▸ AVAILABLE DATA:
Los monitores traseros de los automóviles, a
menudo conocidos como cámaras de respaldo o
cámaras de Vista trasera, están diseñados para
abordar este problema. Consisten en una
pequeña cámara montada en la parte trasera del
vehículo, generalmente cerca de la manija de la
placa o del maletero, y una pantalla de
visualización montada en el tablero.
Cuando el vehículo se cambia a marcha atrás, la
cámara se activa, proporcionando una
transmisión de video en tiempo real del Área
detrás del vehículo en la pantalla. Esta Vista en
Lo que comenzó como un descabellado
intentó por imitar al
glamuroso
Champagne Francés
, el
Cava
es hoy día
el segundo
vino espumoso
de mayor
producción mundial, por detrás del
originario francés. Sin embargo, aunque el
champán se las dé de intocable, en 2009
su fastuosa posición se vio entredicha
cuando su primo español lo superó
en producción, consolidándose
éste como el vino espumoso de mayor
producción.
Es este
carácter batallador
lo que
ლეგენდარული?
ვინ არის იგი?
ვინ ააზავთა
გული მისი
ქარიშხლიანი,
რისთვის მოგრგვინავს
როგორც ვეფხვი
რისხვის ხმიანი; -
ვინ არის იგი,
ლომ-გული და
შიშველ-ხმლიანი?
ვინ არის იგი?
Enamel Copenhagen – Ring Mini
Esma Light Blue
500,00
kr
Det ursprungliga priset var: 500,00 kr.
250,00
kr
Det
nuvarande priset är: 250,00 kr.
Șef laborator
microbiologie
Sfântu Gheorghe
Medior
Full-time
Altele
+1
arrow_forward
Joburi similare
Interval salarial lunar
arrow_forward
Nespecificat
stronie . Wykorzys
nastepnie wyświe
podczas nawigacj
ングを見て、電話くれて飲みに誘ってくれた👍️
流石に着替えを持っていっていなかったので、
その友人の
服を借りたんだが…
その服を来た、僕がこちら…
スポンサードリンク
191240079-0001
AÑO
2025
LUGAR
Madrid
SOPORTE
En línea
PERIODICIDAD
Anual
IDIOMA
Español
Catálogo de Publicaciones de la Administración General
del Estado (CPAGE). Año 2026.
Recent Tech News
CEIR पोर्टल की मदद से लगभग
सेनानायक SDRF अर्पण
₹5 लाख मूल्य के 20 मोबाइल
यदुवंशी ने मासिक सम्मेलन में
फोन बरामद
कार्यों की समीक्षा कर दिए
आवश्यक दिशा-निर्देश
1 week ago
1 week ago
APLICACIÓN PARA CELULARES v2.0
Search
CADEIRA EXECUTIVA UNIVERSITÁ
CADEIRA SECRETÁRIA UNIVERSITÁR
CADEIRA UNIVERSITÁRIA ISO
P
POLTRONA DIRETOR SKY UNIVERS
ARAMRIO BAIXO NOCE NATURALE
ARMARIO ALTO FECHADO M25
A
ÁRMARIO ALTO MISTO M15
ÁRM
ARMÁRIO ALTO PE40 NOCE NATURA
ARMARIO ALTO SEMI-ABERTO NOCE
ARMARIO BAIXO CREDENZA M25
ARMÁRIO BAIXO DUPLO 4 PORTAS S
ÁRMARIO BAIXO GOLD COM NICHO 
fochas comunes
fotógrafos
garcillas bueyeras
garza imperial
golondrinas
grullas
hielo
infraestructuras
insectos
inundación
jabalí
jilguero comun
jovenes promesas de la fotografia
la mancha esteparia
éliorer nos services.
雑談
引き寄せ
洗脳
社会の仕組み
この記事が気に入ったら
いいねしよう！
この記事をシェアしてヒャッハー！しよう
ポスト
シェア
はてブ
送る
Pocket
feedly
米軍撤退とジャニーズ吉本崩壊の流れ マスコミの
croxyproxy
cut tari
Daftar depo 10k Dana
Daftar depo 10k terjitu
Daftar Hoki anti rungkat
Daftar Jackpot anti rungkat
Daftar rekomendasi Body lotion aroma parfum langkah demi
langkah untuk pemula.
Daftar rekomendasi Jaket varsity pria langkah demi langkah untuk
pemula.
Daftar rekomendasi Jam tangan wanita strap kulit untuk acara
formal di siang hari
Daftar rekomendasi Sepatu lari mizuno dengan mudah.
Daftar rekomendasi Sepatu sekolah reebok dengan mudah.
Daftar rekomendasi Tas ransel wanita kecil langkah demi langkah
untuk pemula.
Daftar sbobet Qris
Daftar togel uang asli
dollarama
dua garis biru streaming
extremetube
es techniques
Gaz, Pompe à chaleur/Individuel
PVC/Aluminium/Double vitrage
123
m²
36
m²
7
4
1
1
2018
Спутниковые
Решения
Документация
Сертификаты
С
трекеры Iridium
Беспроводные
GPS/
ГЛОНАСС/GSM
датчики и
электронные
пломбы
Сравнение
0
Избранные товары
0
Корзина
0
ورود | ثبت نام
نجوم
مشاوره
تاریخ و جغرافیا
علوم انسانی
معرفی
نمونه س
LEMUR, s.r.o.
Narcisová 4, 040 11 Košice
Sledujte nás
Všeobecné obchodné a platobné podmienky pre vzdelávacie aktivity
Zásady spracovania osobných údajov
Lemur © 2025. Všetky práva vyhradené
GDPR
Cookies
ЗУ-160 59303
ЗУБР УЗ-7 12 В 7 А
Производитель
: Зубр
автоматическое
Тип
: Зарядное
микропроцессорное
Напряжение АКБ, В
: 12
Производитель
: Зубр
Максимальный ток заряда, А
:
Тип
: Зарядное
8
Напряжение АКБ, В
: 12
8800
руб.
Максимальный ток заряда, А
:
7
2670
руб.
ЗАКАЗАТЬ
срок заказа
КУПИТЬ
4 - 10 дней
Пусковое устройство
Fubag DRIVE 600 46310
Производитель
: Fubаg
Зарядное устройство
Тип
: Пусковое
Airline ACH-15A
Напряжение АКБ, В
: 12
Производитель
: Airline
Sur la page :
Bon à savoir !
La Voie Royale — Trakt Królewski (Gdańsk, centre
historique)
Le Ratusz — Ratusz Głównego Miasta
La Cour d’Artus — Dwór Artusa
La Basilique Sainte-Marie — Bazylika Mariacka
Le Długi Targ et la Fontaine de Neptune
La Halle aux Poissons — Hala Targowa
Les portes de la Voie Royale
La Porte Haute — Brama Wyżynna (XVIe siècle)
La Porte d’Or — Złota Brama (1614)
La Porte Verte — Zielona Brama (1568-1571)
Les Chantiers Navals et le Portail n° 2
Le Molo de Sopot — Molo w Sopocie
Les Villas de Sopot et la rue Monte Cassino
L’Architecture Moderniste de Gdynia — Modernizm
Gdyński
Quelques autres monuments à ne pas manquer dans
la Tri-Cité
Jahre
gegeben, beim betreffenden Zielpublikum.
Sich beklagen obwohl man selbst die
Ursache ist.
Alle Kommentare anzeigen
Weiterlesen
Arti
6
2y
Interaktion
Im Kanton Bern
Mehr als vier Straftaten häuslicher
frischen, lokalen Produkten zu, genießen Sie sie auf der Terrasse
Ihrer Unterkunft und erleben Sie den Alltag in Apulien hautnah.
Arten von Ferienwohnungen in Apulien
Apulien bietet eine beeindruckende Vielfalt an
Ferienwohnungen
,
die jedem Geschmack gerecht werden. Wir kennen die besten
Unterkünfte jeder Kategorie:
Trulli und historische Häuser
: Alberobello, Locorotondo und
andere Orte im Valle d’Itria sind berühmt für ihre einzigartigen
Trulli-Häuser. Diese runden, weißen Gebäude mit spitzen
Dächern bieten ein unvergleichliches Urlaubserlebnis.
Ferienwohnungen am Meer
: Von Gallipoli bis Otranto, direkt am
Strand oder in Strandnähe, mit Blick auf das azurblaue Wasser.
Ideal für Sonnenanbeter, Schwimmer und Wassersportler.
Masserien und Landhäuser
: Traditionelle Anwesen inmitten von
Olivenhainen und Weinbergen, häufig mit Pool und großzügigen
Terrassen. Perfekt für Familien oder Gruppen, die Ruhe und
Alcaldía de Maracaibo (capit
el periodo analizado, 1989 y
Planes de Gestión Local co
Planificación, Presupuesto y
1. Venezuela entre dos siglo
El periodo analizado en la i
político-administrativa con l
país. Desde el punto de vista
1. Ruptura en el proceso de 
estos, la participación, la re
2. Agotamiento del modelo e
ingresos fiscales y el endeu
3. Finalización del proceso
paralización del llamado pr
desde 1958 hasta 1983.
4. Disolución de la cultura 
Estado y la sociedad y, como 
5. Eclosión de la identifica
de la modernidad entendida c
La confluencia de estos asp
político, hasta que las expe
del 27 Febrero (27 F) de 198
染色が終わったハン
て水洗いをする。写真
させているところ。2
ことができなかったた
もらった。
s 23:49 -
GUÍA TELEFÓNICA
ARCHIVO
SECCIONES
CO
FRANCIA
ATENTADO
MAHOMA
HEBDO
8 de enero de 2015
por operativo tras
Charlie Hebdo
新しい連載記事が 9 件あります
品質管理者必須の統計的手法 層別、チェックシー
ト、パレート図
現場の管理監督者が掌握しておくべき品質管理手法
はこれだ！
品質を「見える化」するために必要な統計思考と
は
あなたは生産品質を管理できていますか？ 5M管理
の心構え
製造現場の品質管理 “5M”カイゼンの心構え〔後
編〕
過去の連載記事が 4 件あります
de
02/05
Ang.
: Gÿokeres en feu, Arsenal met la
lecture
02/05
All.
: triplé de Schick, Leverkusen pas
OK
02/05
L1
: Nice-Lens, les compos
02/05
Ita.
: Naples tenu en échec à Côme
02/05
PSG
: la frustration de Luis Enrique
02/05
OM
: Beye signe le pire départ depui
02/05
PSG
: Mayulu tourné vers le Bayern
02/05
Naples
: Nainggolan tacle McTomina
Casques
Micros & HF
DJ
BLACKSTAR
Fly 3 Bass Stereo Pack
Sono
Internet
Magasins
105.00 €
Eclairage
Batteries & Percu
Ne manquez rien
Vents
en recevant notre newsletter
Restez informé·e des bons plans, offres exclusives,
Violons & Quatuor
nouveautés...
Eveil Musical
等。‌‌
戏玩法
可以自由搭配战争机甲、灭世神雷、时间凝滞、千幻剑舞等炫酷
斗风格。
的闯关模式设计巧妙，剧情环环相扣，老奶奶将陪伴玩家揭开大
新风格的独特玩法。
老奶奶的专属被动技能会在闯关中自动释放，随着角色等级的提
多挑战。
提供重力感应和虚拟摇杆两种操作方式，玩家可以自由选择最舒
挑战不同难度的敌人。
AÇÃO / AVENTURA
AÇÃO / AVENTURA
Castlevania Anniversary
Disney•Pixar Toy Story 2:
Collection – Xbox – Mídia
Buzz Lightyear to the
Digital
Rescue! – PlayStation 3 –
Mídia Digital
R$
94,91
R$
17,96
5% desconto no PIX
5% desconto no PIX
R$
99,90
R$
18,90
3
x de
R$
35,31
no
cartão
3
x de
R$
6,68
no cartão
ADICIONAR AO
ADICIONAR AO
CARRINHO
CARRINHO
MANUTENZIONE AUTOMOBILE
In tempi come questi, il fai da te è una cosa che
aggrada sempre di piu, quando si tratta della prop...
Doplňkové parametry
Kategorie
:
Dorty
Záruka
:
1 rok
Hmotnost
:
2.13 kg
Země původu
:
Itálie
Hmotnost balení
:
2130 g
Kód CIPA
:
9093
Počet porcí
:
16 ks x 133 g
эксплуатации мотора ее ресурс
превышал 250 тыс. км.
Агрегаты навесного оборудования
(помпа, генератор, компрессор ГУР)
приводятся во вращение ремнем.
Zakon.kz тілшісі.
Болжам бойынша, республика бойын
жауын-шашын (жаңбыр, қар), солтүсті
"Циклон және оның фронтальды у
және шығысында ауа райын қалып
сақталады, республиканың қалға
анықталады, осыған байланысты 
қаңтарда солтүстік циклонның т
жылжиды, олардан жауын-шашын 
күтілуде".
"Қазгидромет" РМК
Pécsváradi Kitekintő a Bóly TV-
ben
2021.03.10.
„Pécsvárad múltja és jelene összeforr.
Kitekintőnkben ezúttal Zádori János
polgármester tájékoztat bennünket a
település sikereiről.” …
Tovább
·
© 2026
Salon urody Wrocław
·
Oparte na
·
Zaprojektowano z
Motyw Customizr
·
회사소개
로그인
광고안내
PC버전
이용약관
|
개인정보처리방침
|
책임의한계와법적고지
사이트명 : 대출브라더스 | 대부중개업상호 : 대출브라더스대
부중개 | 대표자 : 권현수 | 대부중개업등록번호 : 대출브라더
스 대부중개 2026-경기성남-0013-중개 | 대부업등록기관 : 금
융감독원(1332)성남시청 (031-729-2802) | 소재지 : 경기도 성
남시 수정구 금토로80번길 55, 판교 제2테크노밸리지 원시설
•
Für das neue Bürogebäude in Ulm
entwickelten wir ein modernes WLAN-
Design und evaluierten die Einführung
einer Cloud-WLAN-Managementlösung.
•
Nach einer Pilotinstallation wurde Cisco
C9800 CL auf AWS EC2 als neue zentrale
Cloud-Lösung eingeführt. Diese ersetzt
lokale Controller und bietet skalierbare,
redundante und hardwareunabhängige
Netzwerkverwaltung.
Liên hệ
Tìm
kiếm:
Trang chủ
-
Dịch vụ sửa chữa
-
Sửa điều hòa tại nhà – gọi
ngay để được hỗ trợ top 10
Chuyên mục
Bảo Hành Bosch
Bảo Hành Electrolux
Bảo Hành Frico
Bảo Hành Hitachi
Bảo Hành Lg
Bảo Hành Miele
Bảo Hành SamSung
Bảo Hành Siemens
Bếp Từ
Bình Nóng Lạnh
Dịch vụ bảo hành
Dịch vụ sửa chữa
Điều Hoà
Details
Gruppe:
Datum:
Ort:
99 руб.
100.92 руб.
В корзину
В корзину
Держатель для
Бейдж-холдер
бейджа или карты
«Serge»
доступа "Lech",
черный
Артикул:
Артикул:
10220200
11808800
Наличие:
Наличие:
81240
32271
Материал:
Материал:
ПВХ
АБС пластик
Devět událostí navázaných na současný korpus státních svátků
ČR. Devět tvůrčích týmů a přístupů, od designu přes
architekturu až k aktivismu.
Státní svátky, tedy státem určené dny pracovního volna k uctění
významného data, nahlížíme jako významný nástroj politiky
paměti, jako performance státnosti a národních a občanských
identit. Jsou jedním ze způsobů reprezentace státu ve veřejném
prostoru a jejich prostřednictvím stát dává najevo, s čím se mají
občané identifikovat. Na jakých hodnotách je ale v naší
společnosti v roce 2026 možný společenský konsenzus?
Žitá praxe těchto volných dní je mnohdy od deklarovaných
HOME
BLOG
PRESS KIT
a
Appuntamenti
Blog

▸ YOUR OBJECTIVE: Starting at the first line of the listing and stopping after the line that contains "visualización montada en el tablero.", give those lines again with "tablero" changed to "salpicadero" and nothing else altered.

▸ RESULT:
Los monitores traseros de los automóviles, a
menudo conocidos como cámaras de respaldo o
cámaras de Vista trasera, están diseñados para
abordar este problema. Consisten en una
pequeña cámara montada en la parte trasera del
vehículo, generalmente cerca de la manija de la
placa o del maletero, y una pantalla de
visualización montada en el salpicadero.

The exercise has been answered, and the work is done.